Il futuro di Jürgen Klopp torna a infiammare le cronache del calcio internazionale, oscillando tra il ruolo di dirigente globale e le sirene della Liga spagnola. L’ex tecnico di Liverpool e Borussia Dortmund, che dal 1° gennaio 2025 ricopre la carica di Global Head of Soccer per il gruppo Red Bull, si trova al centro di un fitto intreccio di voci di mercato che lo vorrebbero nuovamente in panchina.
Secondo quanto riportato da calciomercato.com, in Spagna si rincorrono indiscrezioni clamorose: se da un lato il Real Madrid lo osserva per la stagione 2026/27, dall’altro il programma El Chiringuito lancia la bomba di una trattativa avanzata con l’Atletico Madrid per il dopo-Simeone. Klopp, tuttavia, sembra voler mantenere le distanze dal frenetico valzer delle panchine. Intervenendo a Sport and Talk from Hangar-7, il tedesco ha raffreddato gli entusiasmi dei tifosi spagnoli: “Questo cambiamento al Real non mi riguarda e non ha significato nulla per me. Il mercato degli allenatori sta attraversando una profonda trasformazione, non è una brutta idea osservare la situazione da lontano riflettendo su cosa può significare, considerando che sono nel posto giusto”.
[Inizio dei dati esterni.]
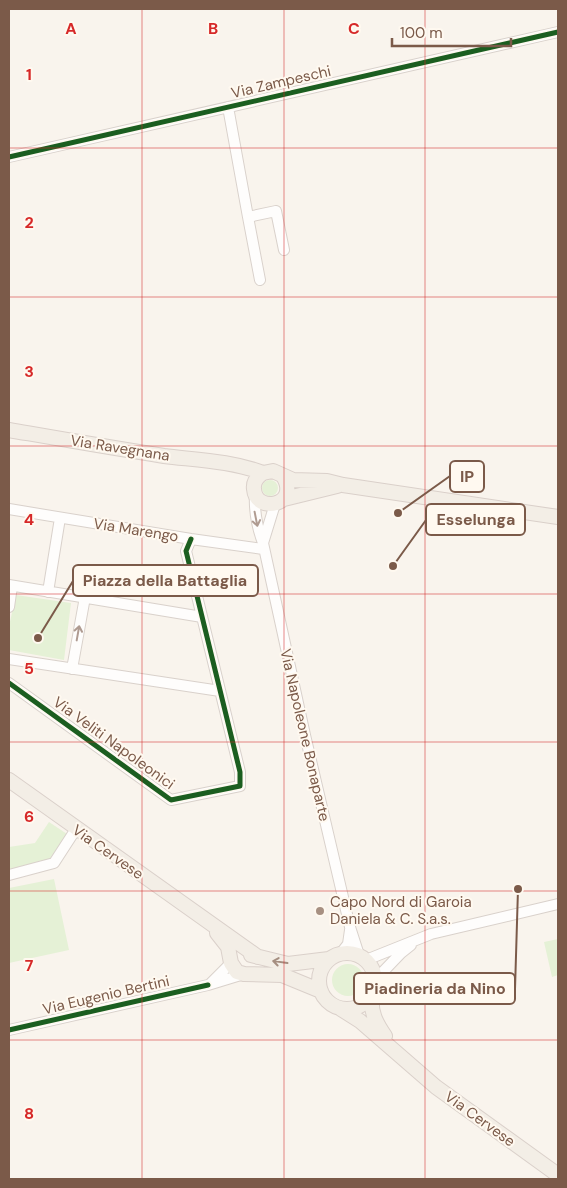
<svg xmlns="http://www.w3.org/2000/svg" width="567" height="1188" font-family="'DM Sans',sans-serif">
	<style>
		.green { fill: #e5f1d6 }
		.lines { fill: none; stroke-linecap: round; stroke-linejoin: round }
		.minor-casing { stroke: #d9d1cb; stroke-width: 12 }
		.major-casing { stroke: #dad0ca; stroke-width: 16 }
		.minor { stroke: #fefdfc; stroke-width: 10 }
		.major { stroke: #f3eee6; stroke-width: 14 }
		.cycleway-casing { stroke: #fff9f0; stroke-width: 8 }
		.cycleway { stroke: #1b5e20; stroke-width: 5 }
		.oneway { stroke: #af9b91 }
		.oneway2 { stroke: #a58e80 }
		.grid { fill: none; stroke: #d62828; stroke-width: 1; stroke-opacity: 0.55 }
		.poi-dot { fill: #a79082; stroke: #fff9f0; stroke-width: 2 }
		.labels { text-anchor: middle; dominant-baseline: central; stroke-width: 4; stroke-linejoin: round; paint-order: stroke }
		.street-label { font-size: 15px; fill: #7b5a49; stroke: #fff9f0 }
		.poi-label { font-size: 15px; fill: #7b5a49; stroke: #fff9f0; text-anchor: start }
		.grid-label { font-size: 16px; text-anchor: middle; font-weight: bold; fill: #d62828; stroke: #fff9f0; stroke-width: 4; stroke-linejoin: round; paint-order: stroke }
		.leader { fill: none; stroke: #7b5a49; stroke-width: 2 }
		.callout-dot { fill: #7b5a49; stroke: #fff9f0; stroke-width: 2 }
		.callout { fill: #fff9f0; stroke: #7b5a49; stroke-width: 2 }
		.callout-label { font-size: 16px; text-anchor: middle; font-weight: bold; fill: #7b5a49 }
	</style>
	<rect width="100%" height="100%" fill="#f9f4ed"/>
	<path class="green" d="M262 488a8 8 0 1 1 16 0a8 8 0 1 1-16 0Z
		M16,595l55,8 -7,57 -55,-10v-24z
		M49,822l18,12 -18,26 -40,9v-22l26,-4z
		M54,879l15,71 -60,13v-75z
		M558,939v36l-6,2 -8,-35z
		M332 980a16 16 0 1 1 32 0a16 16 0 1 1-32 0Z"/>
	<g class="lines">
		<g class="minor-casing">
			<path id="minor" d="M228,107l20,110
				M9,157l549,-125
				M260,280l-12,-63 28,-6 8,39
				M255,494c-1,17 2,33 8,49l42,192 45,192 9,28
				M9,509l182,30 72,10
				M263,543l12,-39
				M9,585l193,32
				M48,592l12,-74
				M9,607l3,-21
				M9,659l211,32
				M72,669l13,-72
				M9,683l162,117 69,-14v-14l-54,-221 5,-12
				M9,875l45,-12 22,-34
				M341,953l7,-9 2,-14
				M366,960l65,-26 127,-30
				M376,979l25,-26 10,-8
				M211,983l20,-20
				M9,1030l199,-45 36,-11"/>
		</g>
		<g class="major-casing">
			<path id="major" d="M9,430c52,9 103,18 155,26 33,4 68,5 99,17
				M283,476c18,29 -27,39 -29,13 -1,-7 3,-12 9,-16l10,-2 20,9 34,1 16,4 215,32
				M284,499l53,-13
				M9,780l249,177
				M217,933l11,14 3,16 6,9 7,2 38,1 39,16
				M319 981a28 28 0 1 1 56 0a28 28 0 1 1-56 0Z
				M251,955l37,9 41,-5
				M372,995c-2,17 4,28 13,41
				M341,1009l19,12 76,66 122,88"/>
		</g>
		<use href="#minor" class="minor"/>
		<use href="#major" class="major"/>
		<g class="cycleway-casing">
			<path id="cycleway" d="M9,157l549,-125
				M9,683l162,117 69,-14v-14l-54,-221 5,-12
				M9,1030l199,-45"/>
		</g>
		<use href="#cycleway" class="cycleway"/>
	</g>
	<defs><path id="oneway-shaft" d="M-6 0H5M1.5-3L5.5 0L1.5 3" fill="none" stroke-width="1.6" stroke-linecap="round" stroke-linejoin="round" transform="scale(1.25)"/></defs>
	<g class="oneway">
		<use href="#oneway-shaft" transform="translate(256 519) rotate(79)"/>
		<use href="#oneway-shaft" transform="translate(78 633) rotate(-80)"/>
	</g>
	<use class="oneway2" href="#oneway-shaft" transform="translate(280 962) rotate(-172)"/>
	<path class="grid" d="M142,9v1170M284,9v1170M425,9v1170M9,148h549M9,297h549M9,446h549M9,594h549M9,742h549M9,891h549M9,1040h549"/>
	<circle class="poi-dot" cx="320" cy="911" r="5"/>
	<g class="labels">
		<g class="street-label">
			<text transform="translate(281 82) rotate(-13)">Via Zampeschi</text>
			<text transform="translate(120 448) rotate(9)">Via Ravegnana</text>
			<text transform="translate(136 530) rotate(9)">Via Marengo</text>
			<text transform="translate(305 735) rotate(77)">Via Napoleone Bonaparte</text>
			<text transform="translate(114 743) rotate(36)">Via Veliti Napoleonici</text>
			<text transform="translate(108 852) rotate(35)">Via Cervese</text>
			<text transform="translate(106 995) rotate(-13)">Via Eugenio Bertini</text>
			<text transform="translate(480 1119) rotate(36)">Via Cervese</text>
		</g>
		<g class="poi-label">
			<text x="330" y="902">Capo Nord di Garoia<tspan x="330" dy="17">Daniela &amp; C. S.a.s.</tspan></text>
		</g>
	</g>
	<g class="grid-label">
		<text x="71" y="34">A</text>
		<text x="213" y="34">B</text>
		<text x="354" y="34">C</text>
		<text x="29" y="80">1</text>
		<text x="29" y="228">2</text>
		<text x="29" y="377">3</text>
		<text x="29" y="525">4</text>
		<text x="29" y="674">5</text>
		<text x="29" y="822">6</text>
		<text x="29" y="971">7</text>
		<text x="29" y="1119">8</text>
	</g>
	<path class="leader" d="M398 513L450 476M393 566L426 520M38 638L73 581M518 889L515 989"/>
	<g class="callout-dot">
		<circle cx="398" cy="513" r="5"/>
		<circle cx="393" cy="566" r="5"/>
		<circle cx="38" cy="638" r="5"/>
		<circle cx="518" cy="889" r="5"/>
	</g>
	<g class="callout">
		<rect x="450" y="461" width="34" height="31" rx="5"/>
		<rect x="426" y="504" width="99" height="31" rx="5"/>
		<rect x="73" y="565" width="185" height="31" rx="5"/>
		<rect x="354" y="973" width="161" height="31" rx="5"/>
	</g>
	<g class="callout-label">
		<text x="467" y="482">IP</text>
		<text x="476" y="525">Esselunga</text>
		<text x="165" y="586">Piazza della Battaglia</text>
		<text x="435" y="994">Piadineria da Nino</text>
	</g>
	<rect width="567" height="1188" fill="none" stroke="#7b5a49" stroke-width="20"/>
	<path d="M392 38v8h119v-8" fill="none" stroke="#7b5a49" stroke-width="2.5"/>
	<text x="400" y="38" font-size="15" fill="#7b5a49" stroke="#fff9f0" stroke-width="4" paint-order="stroke">100 m</text>
</svg>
Le parole di Klopp confermano la sua attuale sintonia con il progetto Red Bull, dove supervisiona club come Lipsia, Salisburgo e New York con un contratto fino al 2029. Nonostante alcuni rumors austriaci parlassero di un presunto malumore dei vertici aziendali, la smentita è arrivata immediata e categorica. Oliver Mintzlaff, CEO di Corporate Projects and Investments di Red Bull, ha definito tali voci come “una totale assurdità, completamente infondata”. Mintzlaff ha poi ribadito la piena fiducia nell’operato del tedesco: “Siamo estremamente soddisfatti del lavoro di Jürgen Klopp. Siamo convinti che sia la persona giusta per questo incarico”.
Il ruolo di Klopp, focalizzato sullo sviluppo dei talenti e sulla filosofia di gioco dell’intero ecosistema Red Bull, appare dunque solido. Il tecnico agisce come mentore per allenatori e direttori sportivi, un compito “dietro le quinte” che sembra appagarlo dopo vent’anni di pressione costante sui campi di tutta Europa. Sebbene il richiamo dell’Atletico Madrid rappresenti una sfida affascinante, per ora il “Normal One” preferisce la visione d’insieme garantita dalla sua scrivania globale, lasciando che il mercato degli allenatori faccia il suo corso senza di lui.